- **EXERCISE PROMPT**
The copy you return should hold only the lines from the top of the data below through the line with "assign dmemdatain = busB;", each duplicated exactly and with no pictures.

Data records
════════════════
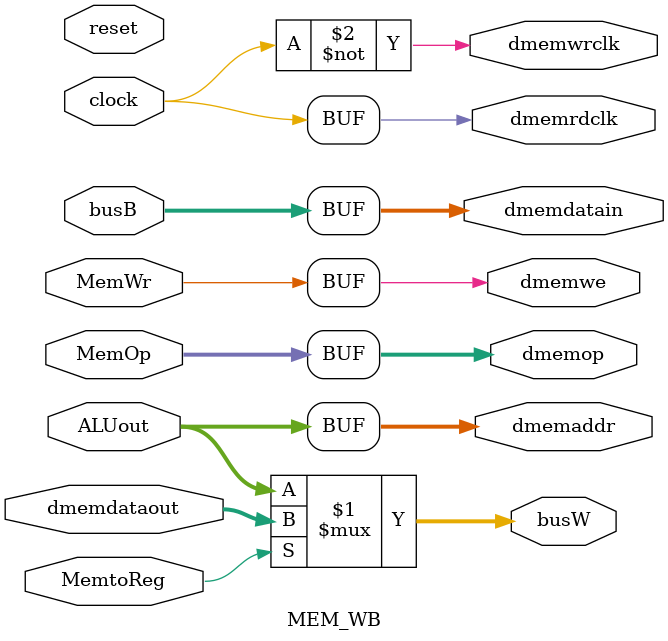
<source format=v>
module MEM_WB(
    // clock ports
    input  clock,
    input  reset,

    // RegFile ports
    output [31: 0] busW,

    //// Pipeline ports Begins ////

    input [31: 0] ALUout,
    input [31: 0] busB,
    input [ 2: 0] MemOp,
    input MemtoReg,
    input MemWr,

    //// Pipeline ports Ends ////

    // dmem ports
	input  [31: 0] dmemdataout, // dmem -> reg
	output [31: 0] dmemdatain,  // reg  -> dmem
   output [31: 0] dmemaddr,
	output [ 2: 0] dmemop,
	output 	dmemrdclk,
	output	dmemwrclk,
	output	dmemwe
);

assign busW = (MemtoReg ? dmemdataout : ALUout);

assign dmemaddr = ALUout;
assign dmemdatain = busB;
assign dmemrdclk = clock;
assign dmemwrclk = ~clock;
assign dmemop = MemOp;
assign dmemwe = MemWr;

endmodule
</source>
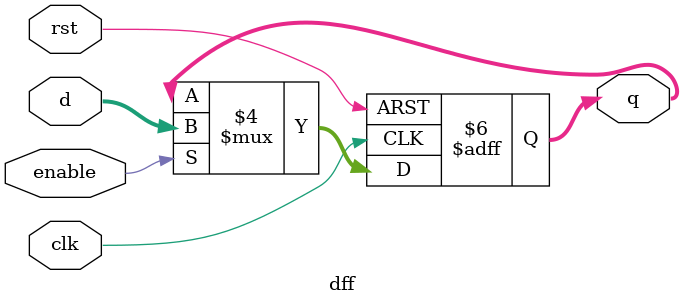
<source format=sv>


module dff #(parameter PARAM_WIDTH = 8) (
    input logic clk,
    input logic rst,
    input logic enable,
    input logic [PARAM_WIDTH-1:0] d,
    output logic [PARAM_WIDTH-1:0] q
    );
    
    always_ff @(posedge clk, posedge rst)
    begin
        if (rst == 1) begin
            q <= 0;
        end else begin
            if (enable == 1) begin
                q <= d;
            end
        end
    end
    
endmodule

</source>
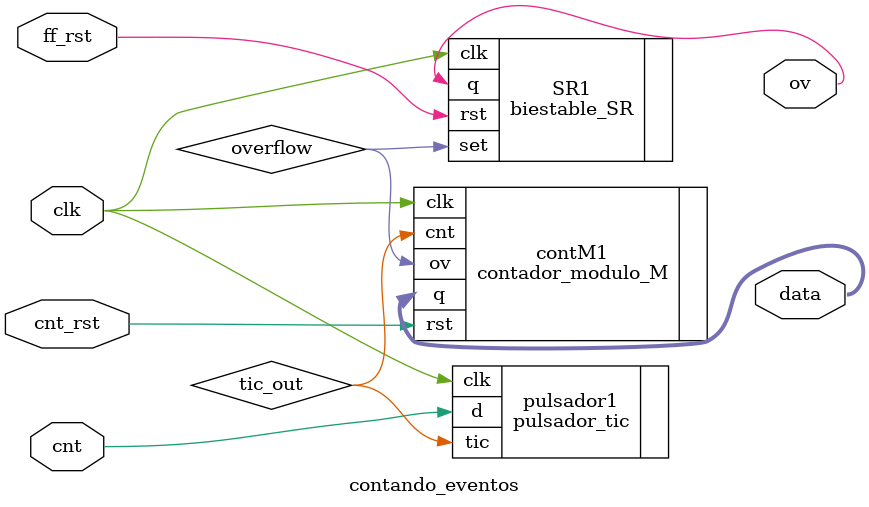
<source format=v>

`default_nettype none

module contando_eventos (input wire clk, input wire cnt, input wire ff_rst, input wire cnt_rst, output wire ov, output wire [N-1:0] data);

	//-- cable intermedio entre pulsador_tic y contador modulo_M
	wire tic_out;
	
	//-- cable intermedio entre el contador modulo_M y el biestable_SR
	wire overflow;
	
	//-- parametro para el contador modulo_M
	parameter N = 3;

	//-- Instanciamos el pulsador_tic
	pulsador_tic 
	pulsador1 (
				.clk(clk),
				.d(cnt),
				.tic(tic_out)
			  );
			  
	//-- Instanciamos el biestable_SR_sincrono
	biestable_SR
	SR1 (
		.clk(clk),
		.set(overflow),
		.rst(ff_rst),
		.q(ov)
		);
		
	//-- Instanciamos el contador modulo_M
	contador_modulo_M #(.N(N))
	contM1 (
			.clk(clk),
			.rst(cnt_rst),
			.cnt(tic_out),
			.ov(overflow),
			.q(data)
			);		  
endmodule

</source>
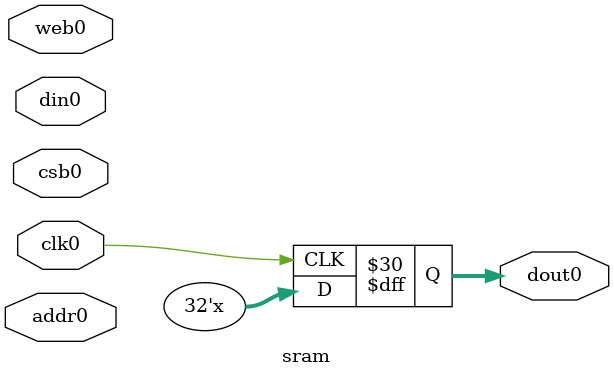
<source format=v>

module sram(
// Port 0: RW
    clk0,csb0,web0,addr0,din0,dout0
  );

  parameter DATA_WIDTH = 32 ;
  parameter ADDR_WIDTH = 7 ;
  parameter RAM_DEPTH = 1 << ADDR_WIDTH;
  // FIXME: This delay is arbitrary.
  parameter DELAY = 3 ;

  input  clk0; // clock
  input  csb0; // active low chip select
  input  web0; // active low write control
  input [ADDR_WIDTH-1:0]  addr0;
  input [DATA_WIDTH-1:0]  din0;
  output [DATA_WIDTH-1:0] dout0;

  reg  csb0_reg;
  reg  web0_reg;
  reg [ADDR_WIDTH-1:0]  addr0_reg;
  reg [DATA_WIDTH-1:0]  din0_reg;
  reg [DATA_WIDTH-1:0]  dout0;

  // All inputs are registers
  always @(posedge clk0)
  begin
    csb0_reg = csb0;
    web0_reg = web0;
    addr0_reg = addr0;
    din0_reg = din0;
    dout0 = 32'bx;
    if ( !csb0_reg && web0_reg ) 
      $display($time," Reading %m addr0=%b dout0=%b",addr0_reg,mem[addr0_reg]);
    if ( !csb0_reg && !web0_reg )
      $display($time," Writing %m addr0=%b din0=%b",addr0_reg,din0_reg);
  end

reg [DATA_WIDTH-1:0]    mem [0:RAM_DEPTH-1];

  // Memory Write Block Port 0
  // Write Operation : When web0 = 0, csb0 = 0
  always @ (negedge clk0)
  begin : MEM_WRITE0
    if ( !csb0_reg && !web0_reg )
        mem[addr0_reg] = din0_reg;
  end

  // Memory Read Block Port 0
  // Read Operation : When web0 = 1, csb0 = 0
  //always @ (negedge clk0)
  //begin : MEM_READ0
    //if (!csb0_reg && web0_reg)
       //dout0 <= #(DELAY) mem[addr0_reg];
  //end

endmodule
</source>
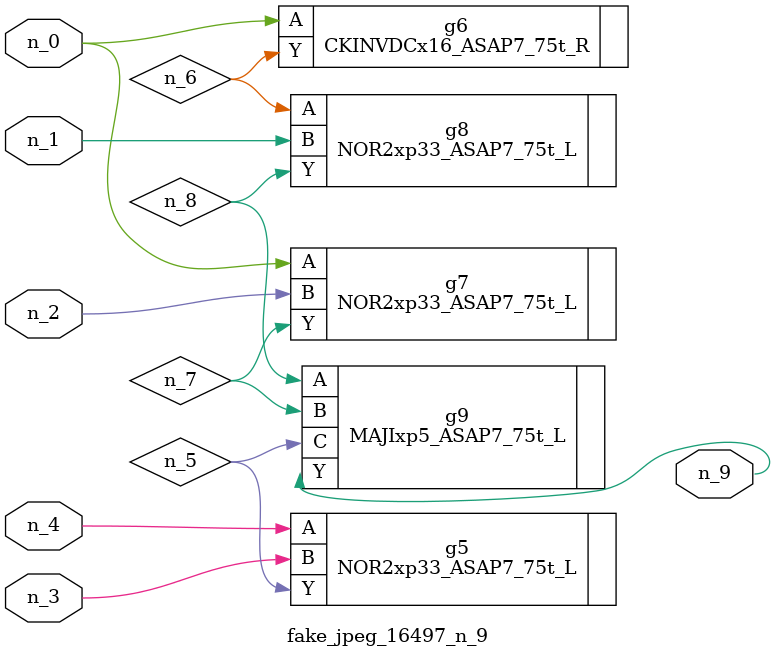
<source format=v>
module fake_jpeg_16497_n_9 (n_3, n_2, n_1, n_0, n_4, n_9);

input n_3;
input n_2;
input n_1;
input n_0;
input n_4;

output n_9;

wire n_8;
wire n_6;
wire n_5;
wire n_7;

NOR2xp33_ASAP7_75t_L g5 ( 
.A(n_4),
.B(n_3),
.Y(n_5)
);

CKINVDCx16_ASAP7_75t_R g6 ( 
.A(n_0),
.Y(n_6)
);

NOR2xp33_ASAP7_75t_L g7 ( 
.A(n_0),
.B(n_2),
.Y(n_7)
);

NOR2xp33_ASAP7_75t_L g8 ( 
.A(n_6),
.B(n_1),
.Y(n_8)
);

MAJIxp5_ASAP7_75t_L g9 ( 
.A(n_8),
.B(n_7),
.C(n_5),
.Y(n_9)
);


endmodule
</source>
════════════════
- **OUTPUT FOR THIS EXERCISE**
<source format=v>
module MEM_WB(
    // clock ports
    input  clock,
    input  reset,

    // RegFile ports
    output [31: 0] busW,

    //// Pipeline ports Begins ////

    input [31: 0] ALUout,
    input [31: 0] busB,
    input [ 2: 0] MemOp,
    input MemtoReg,
    input MemWr,

    //// Pipeline ports Ends ////

    // dmem ports
	input  [31: 0] dmemdataout, // dmem -> reg
	output [31: 0] dmemdatain,  // reg  -> dmem
   output [31: 0] dmemaddr,
	output [ 2: 0] dmemop,
	output 	dmemrdclk,
	output	dmemwrclk,
	output	dmemwe
);

assign busW = (MemtoReg ? dmemdataout : ALUout);

assign dmemaddr = ALUout;
assign dmemdatain = busB;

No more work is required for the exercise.